HHS has proposed awarding contracts for six prototype networks, whose combined value could exceed $60 million.
Dr. Richard Pico, chief medical and technology officer in Perot Systems' health care division, said the contracts probably will be worth tens of millions of dollars each because of their scale and scope. Perot Systems plans to bid on the NHIN proposal, he said, based on the company's experience in providing health care IT and managing large health payment systems.
The NHIN request for proposals asks vendors to design and develop a prototype network that could operate in three health care markets.
The proposal states that the prototype must be suited to real-world health care environments, such as doctors' offices, hospitals, clinics and labs. Vendors must demonstrate how their prototypes would exchange electronic health record (EHR) information among health care providers in different settings.
Winning vendors will also need to build at least one system or application for population health data, such as a solution that provides surveillance of epidemics or supports clinical research using data containing no personal identifiers.
Dan Garrett, vice president and managing partner of Computer Sciences Corp.'s Global Health Solutions Division, agreed that the NHIN contracts would be worth millions of dollars.
Garrett said CSC would bid on the NHIN proposal, but added that the company is undecided about competing as a prime contractor.
CSC plans to apply experience it has gained as a major provider for the United Kingdom's e-health care project. CSC won a $1.7 billion local service provider contract in late 2003. Garrett said the U.K. system and an NHIN prototype could have common technology and architecture elements.
Mark Roman, vice president and global health care leader at EDS, said the company might offer a bid on the NHIN proposal. Northrop Grumman might also submit a bid, said Robert Cothren, the company's chief technologist.
In addition to the NHIN proposal, HHS released separate RFPs last week seeking vendors to develop e-health privacy and security policies, create EHR data standards, and certify EHR software. Neil de Crescenzo, health care leader of IBM's Business Consulting Services, said the company is interested in all of those projects, but he declined to specify which proposals IBM would bid on.

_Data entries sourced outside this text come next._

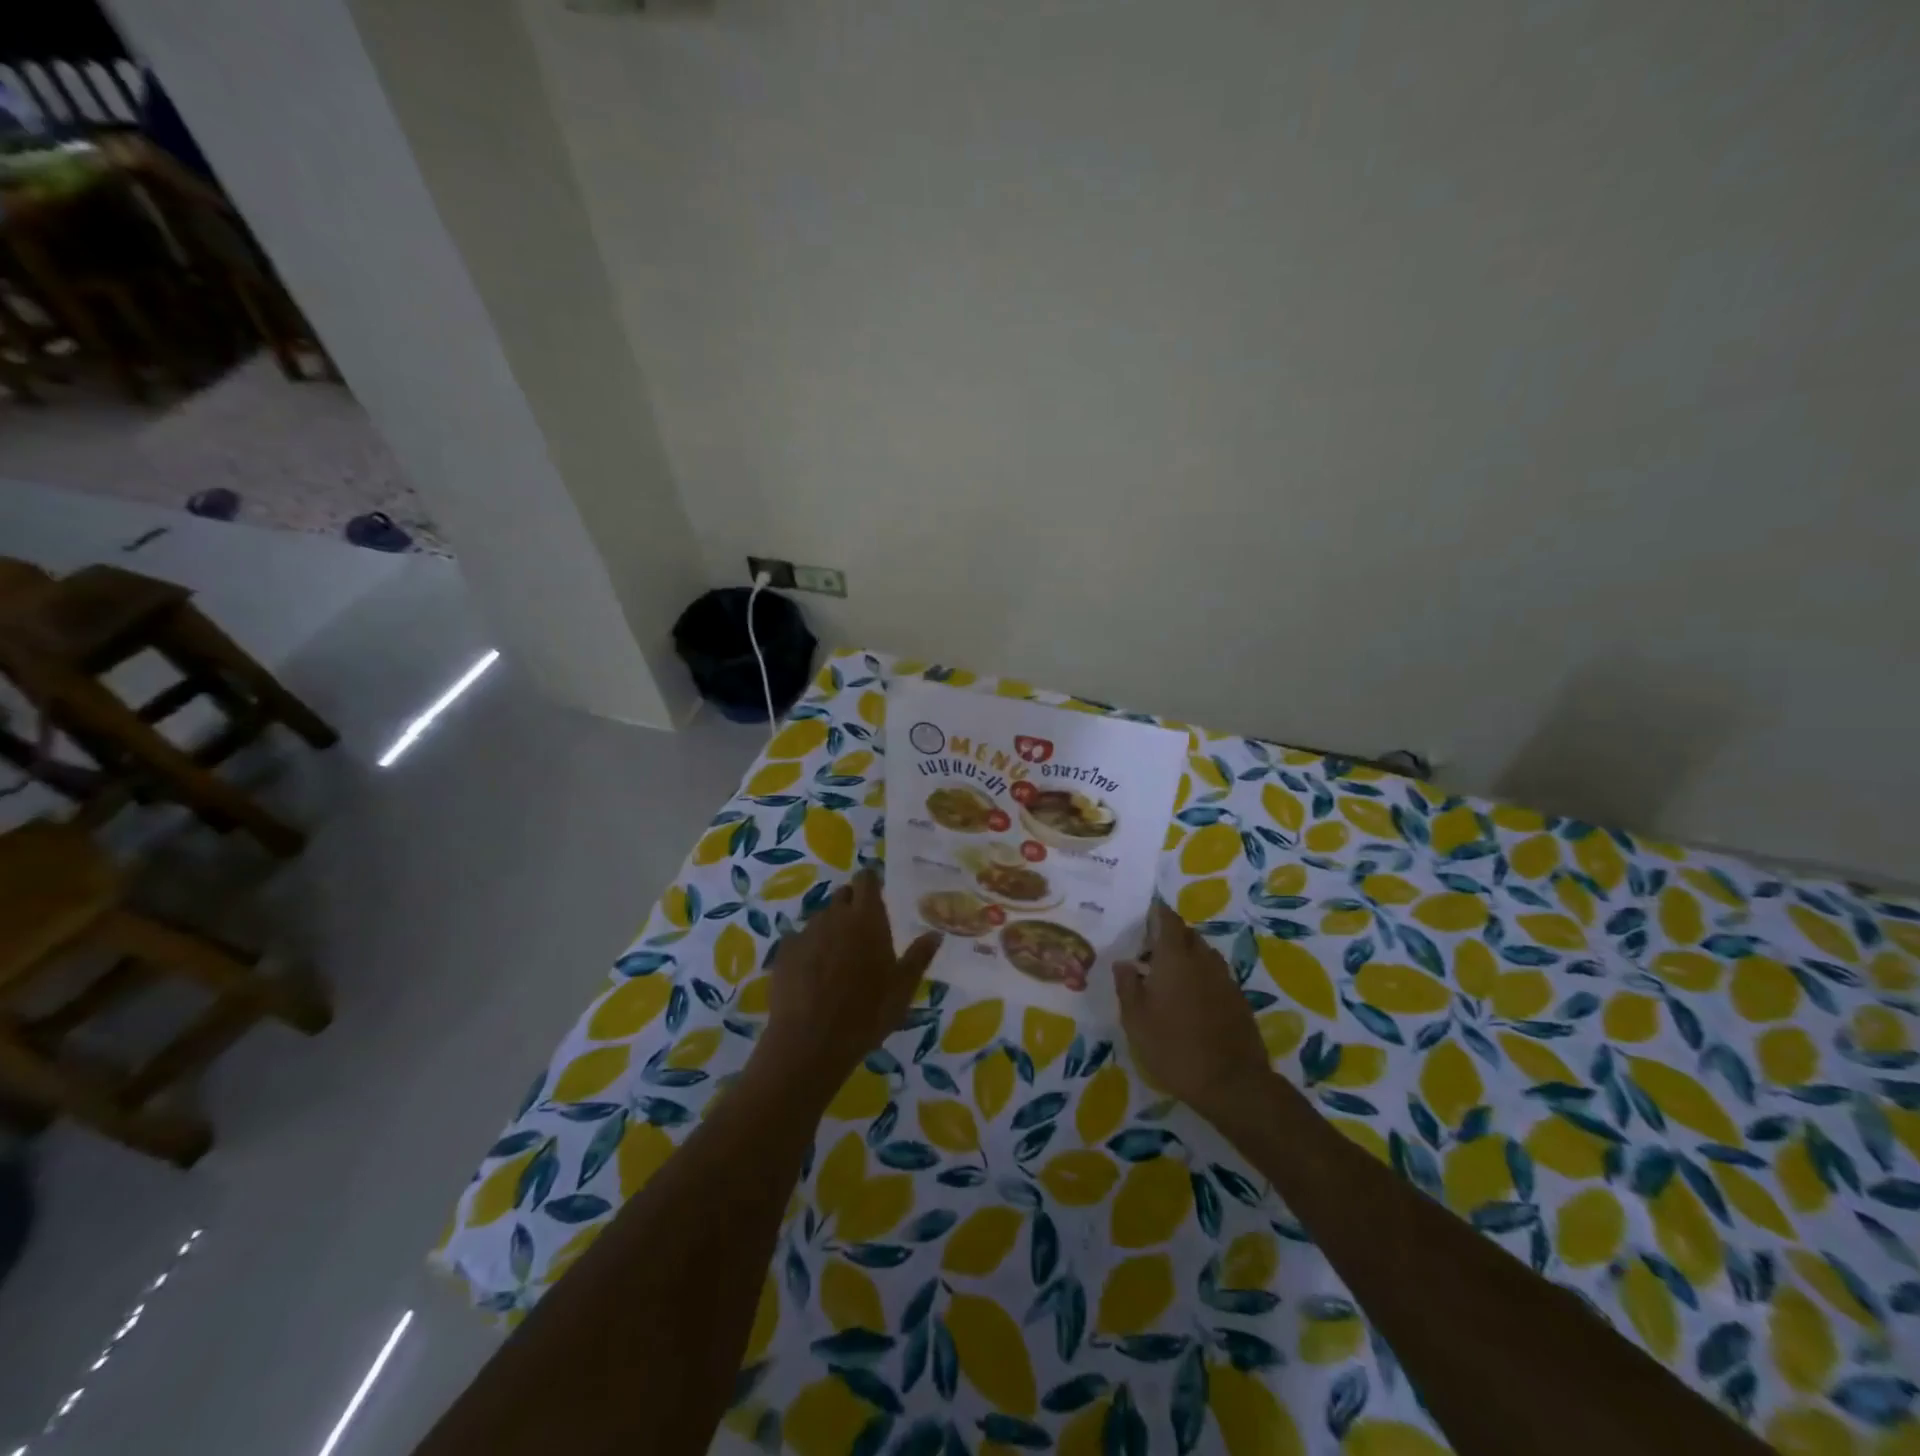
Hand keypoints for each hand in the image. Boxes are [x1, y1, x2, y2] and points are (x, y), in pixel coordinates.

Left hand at [755, 869, 941, 1100]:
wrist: (810, 1043)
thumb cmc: (866, 1014)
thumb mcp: (902, 989)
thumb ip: (918, 957)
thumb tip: (935, 934)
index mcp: (866, 918)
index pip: (866, 879)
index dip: (871, 882)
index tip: (877, 893)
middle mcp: (835, 916)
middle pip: (843, 896)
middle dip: (852, 906)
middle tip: (862, 933)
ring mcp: (806, 932)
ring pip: (822, 918)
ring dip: (831, 928)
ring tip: (838, 959)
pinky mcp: (784, 951)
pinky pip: (800, 939)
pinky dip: (809, 949)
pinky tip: (813, 975)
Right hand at [1115, 902, 1273, 1127]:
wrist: (1232, 1083)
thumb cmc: (1174, 1047)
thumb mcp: (1136, 1020)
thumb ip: (1127, 985)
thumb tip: (1124, 963)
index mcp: (1175, 958)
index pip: (1168, 920)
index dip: (1157, 913)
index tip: (1145, 916)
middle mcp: (1202, 959)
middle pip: (1187, 935)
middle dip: (1170, 935)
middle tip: (1150, 951)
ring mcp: (1224, 979)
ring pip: (1204, 954)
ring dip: (1187, 956)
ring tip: (1169, 976)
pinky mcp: (1238, 999)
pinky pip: (1216, 975)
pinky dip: (1202, 976)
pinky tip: (1191, 999)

Privacy, standards and certification are as important to developing a nationwide e-health care system as the NHIN is, de Crescenzo said. "The best way to think about them is in a holistic sense," he said.

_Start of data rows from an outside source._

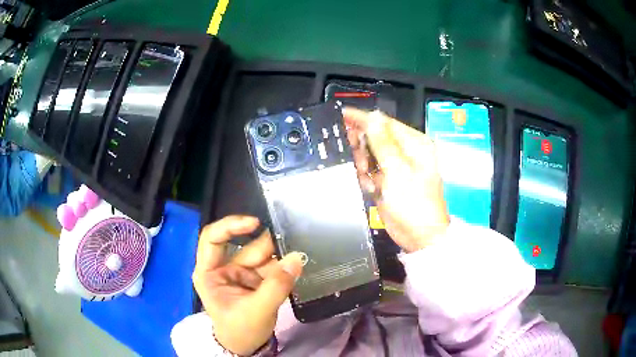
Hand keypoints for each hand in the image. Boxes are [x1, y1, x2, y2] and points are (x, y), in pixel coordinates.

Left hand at [193, 216, 303, 355]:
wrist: (246, 347)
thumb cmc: (240, 330)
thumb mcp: (257, 311)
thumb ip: (276, 286)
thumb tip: (296, 258)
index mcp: (209, 273)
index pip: (212, 238)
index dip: (231, 226)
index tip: (254, 223)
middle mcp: (223, 268)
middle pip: (244, 247)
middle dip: (267, 247)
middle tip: (292, 241)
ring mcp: (240, 274)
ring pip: (262, 256)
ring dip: (279, 256)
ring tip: (298, 255)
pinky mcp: (255, 280)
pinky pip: (271, 267)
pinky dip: (284, 267)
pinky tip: (295, 266)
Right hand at [343, 108, 449, 252]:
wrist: (419, 237)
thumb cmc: (413, 203)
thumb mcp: (398, 171)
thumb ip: (383, 143)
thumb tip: (373, 116)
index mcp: (415, 144)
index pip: (385, 123)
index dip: (363, 118)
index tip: (341, 114)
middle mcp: (406, 152)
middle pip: (376, 137)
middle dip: (363, 146)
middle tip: (355, 156)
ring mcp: (396, 167)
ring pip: (370, 155)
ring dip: (364, 164)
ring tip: (367, 177)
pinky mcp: (388, 181)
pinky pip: (370, 171)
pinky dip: (367, 178)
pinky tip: (371, 188)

Dr. David Brailer, national health IT coordinator at HHS, said he viewed the privacy and security RFPs as linchpins in the agency's health IT strategy. If the department's EHR plans are to succeed, the public needs assurance that e-health care information is secure, he said.
Standards are also needed to ensure progress, Brailer said, a point that HHS' certification RFP reinforces. It states that more than 200 EHR systems are in the marketplace, but no common definition of an EHR or criteria for evaluating EHR functionality and interoperability exist.
Little coordination has occurred among vendors to make their products interoperable, said Charlene Underwood, director of government and industry affairs at Siemens Medical Solutions and chairwoman of the Healthcare Information and Management Systems Society's EHR Vendors Association.
Vendors want to meet the interoperability challenge, Underwood said. But to do so, she said, companies will need more than one seat on the public/private American Health Information Community advisory panel, which has been created to coordinate the development of a national EHR system. "We need seats at the table, because we're the ones doing the coding," she said.